Cette traque sans merci menace aujourd’hui l’espèce d’extinction.
Il reste 5000 spécimens de rhinocéros noirs sur le continent, dont 1900 en Afrique du Sud. Le pays en abrite aussi 20 000 spécimens blancs, soit 80 % de la population mondiale.
Même s’il est l’un des plus surveillés, le célébrissime parc Kruger (nord-est) n’échappe pas à l’appétit vorace des braconniers.

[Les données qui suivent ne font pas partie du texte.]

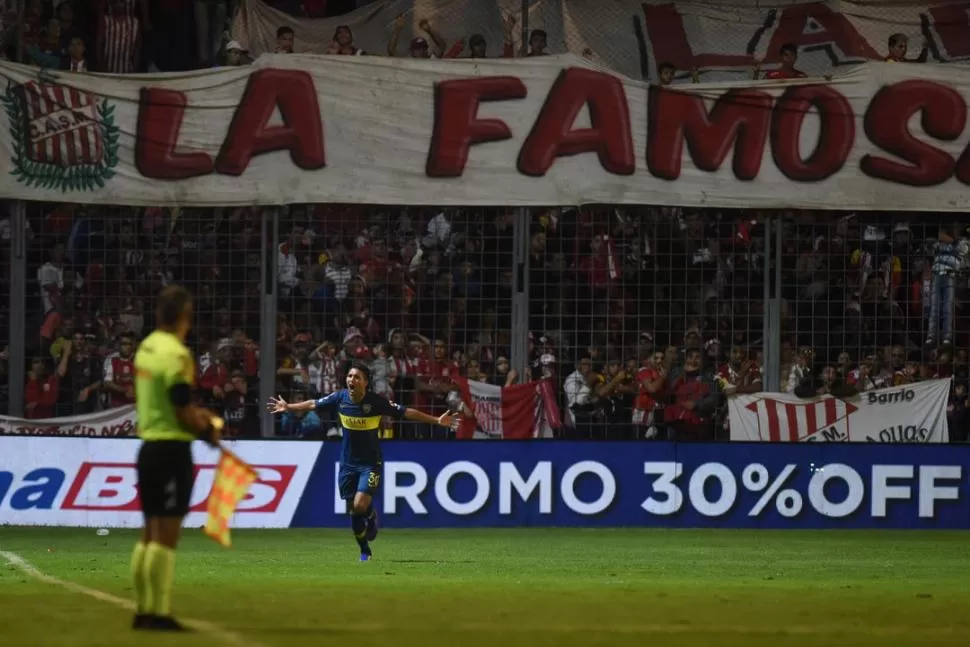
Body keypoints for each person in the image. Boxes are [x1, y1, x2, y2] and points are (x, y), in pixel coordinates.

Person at [267, 362, 456, 561]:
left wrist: (436, 420)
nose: (352, 380)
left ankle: (368, 526)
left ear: (366, 382)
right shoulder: (340, 397)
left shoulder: (376, 402)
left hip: (370, 463)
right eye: (349, 376)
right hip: (348, 463)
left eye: (357, 377)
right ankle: (365, 547)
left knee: (359, 504)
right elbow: (314, 403)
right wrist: (288, 407)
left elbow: (406, 412)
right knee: (354, 508)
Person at [130, 285, 224, 631]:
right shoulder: (178, 355)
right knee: (167, 534)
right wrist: (207, 431)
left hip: (148, 446)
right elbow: (181, 407)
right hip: (172, 450)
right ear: (185, 316)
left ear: (158, 314)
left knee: (149, 531)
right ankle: (160, 612)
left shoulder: (146, 348)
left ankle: (143, 610)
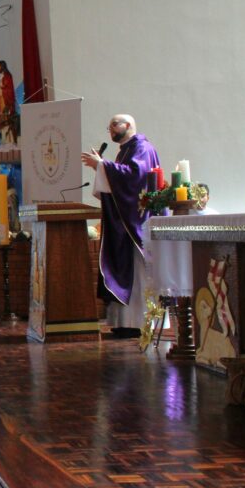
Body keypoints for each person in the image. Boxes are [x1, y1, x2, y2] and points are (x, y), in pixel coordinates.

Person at [81, 114, 160, 337]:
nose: (111, 130)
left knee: (137, 272)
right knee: (125, 268)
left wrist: (103, 166)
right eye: (109, 127)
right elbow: (119, 179)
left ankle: (140, 322)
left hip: (136, 221)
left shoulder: (141, 147)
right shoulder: (125, 150)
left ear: (128, 125)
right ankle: (124, 321)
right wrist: (102, 168)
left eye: (114, 125)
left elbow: (135, 177)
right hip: (124, 219)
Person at [0, 60, 19, 144]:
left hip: (5, 101)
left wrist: (0, 86)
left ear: (2, 66)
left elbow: (8, 88)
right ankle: (5, 139)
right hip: (1, 100)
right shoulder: (2, 76)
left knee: (7, 119)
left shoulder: (7, 76)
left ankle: (10, 140)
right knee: (2, 119)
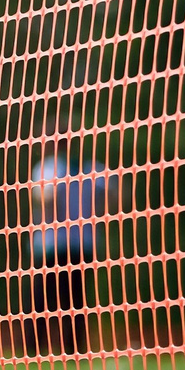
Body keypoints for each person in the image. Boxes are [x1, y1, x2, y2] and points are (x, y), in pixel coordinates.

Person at [27, 149, 107, 356]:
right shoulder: (48, 168)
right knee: (41, 301)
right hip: (51, 245)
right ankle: (33, 351)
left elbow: (112, 198)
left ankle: (73, 351)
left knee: (75, 303)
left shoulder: (92, 169)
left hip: (80, 245)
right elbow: (41, 197)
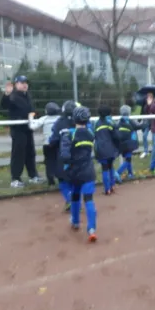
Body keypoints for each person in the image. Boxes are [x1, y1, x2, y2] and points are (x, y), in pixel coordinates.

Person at [59, 106, 98, 242]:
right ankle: (92, 229)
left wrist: (70, 161)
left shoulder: (68, 134)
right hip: (88, 171)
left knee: (76, 197)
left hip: (75, 172)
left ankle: (75, 222)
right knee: (89, 199)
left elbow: (64, 156)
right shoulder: (91, 133)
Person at [0, 75, 44, 188]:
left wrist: (34, 115)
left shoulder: (27, 96)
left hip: (28, 128)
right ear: (16, 84)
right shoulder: (13, 95)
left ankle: (33, 175)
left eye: (26, 82)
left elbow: (31, 110)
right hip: (18, 129)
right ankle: (15, 179)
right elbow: (4, 105)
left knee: (30, 153)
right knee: (18, 154)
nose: (25, 84)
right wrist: (6, 94)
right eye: (22, 82)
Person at [48, 100, 79, 211]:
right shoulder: (79, 121)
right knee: (74, 180)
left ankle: (70, 199)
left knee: (62, 179)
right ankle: (75, 202)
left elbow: (53, 140)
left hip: (63, 155)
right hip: (78, 155)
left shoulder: (59, 122)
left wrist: (52, 142)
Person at [28, 102, 61, 186]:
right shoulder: (60, 118)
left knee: (49, 161)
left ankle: (50, 178)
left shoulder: (44, 119)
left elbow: (32, 127)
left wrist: (30, 117)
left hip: (47, 144)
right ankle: (60, 177)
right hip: (59, 143)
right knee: (59, 160)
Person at [93, 106, 120, 195]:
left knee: (104, 169)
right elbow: (116, 135)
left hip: (101, 149)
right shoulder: (110, 123)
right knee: (110, 167)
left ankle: (107, 189)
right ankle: (112, 186)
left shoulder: (96, 124)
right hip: (110, 149)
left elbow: (94, 136)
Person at [116, 105, 146, 180]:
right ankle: (117, 173)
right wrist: (144, 122)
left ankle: (130, 174)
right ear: (129, 112)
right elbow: (139, 126)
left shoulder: (118, 121)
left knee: (128, 158)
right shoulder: (130, 120)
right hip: (130, 143)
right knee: (128, 159)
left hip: (122, 144)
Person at [139, 93, 153, 159]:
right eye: (148, 98)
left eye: (150, 98)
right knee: (144, 136)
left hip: (153, 123)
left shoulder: (154, 105)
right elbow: (142, 113)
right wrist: (139, 121)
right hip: (147, 123)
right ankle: (146, 150)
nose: (148, 99)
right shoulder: (144, 105)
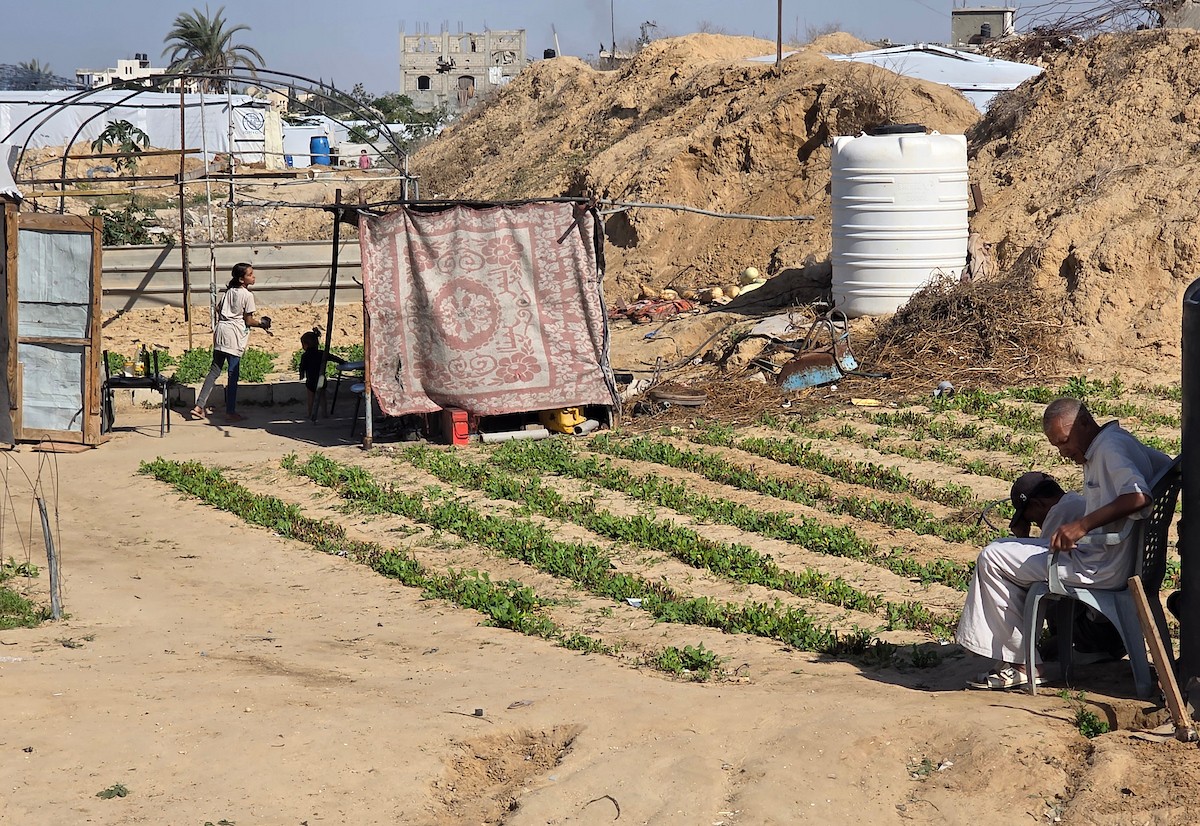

La femelle que vient de découvrir le détective Rossouw est la quatrième victime de leur basse besogne en quelques semaines à peine. À un kilomètre de là, un autre rhinocéros est retrouvé mort, lui aussi amputé de ses deux cornes.
MIEUX ÉQUIPÉS
Mieux armés et plus nombreux, les « rangers » commencent lentement à prendre le pas sur leurs proies. « Nous avons réduit le nombre d’animaux victimes de braconnage. Il était de cinq par jour il y a deux ans, nous pouvons fièrement annoncer que ce chiffre a aujourd’hui été réduit à une moyenne de 1,3 par jour », s’enorgueillit le porte-parole de Sanpark, Isaac Phaahla.
Entre autres innovations, les « rangers » du parc Kruger utilisent aujourd’hui des moyens de détection dernier cri, un avion de surveillance et des chiens spécialement dressés pour renifler l’ivoire des défenses et des cornes.
SURVEILLANCE AÉRIENNE
Selon le pilote Andrew Desmet, le petit avion léger de type Bat Hawk mis à la disposition des « rangers » s’est lui aussi révélé une arme redoutable.
La guerre contre le braconnage se livre aussi hors des 2 millions d’hectares du parc Kruger. Sur les routes qui bordent le parc, dans les aéroports, des policiers traquent les filières d’exportation illégale d’ivoire. Sur ce front aussi, les progrès sont difficiles.
Dans la seule province du Mpumalanga, qui abrite la partie sud du Kruger, un total de 365 braconniers présumés de rhinocéros ont été arrêtés dans la première moitié de l’année.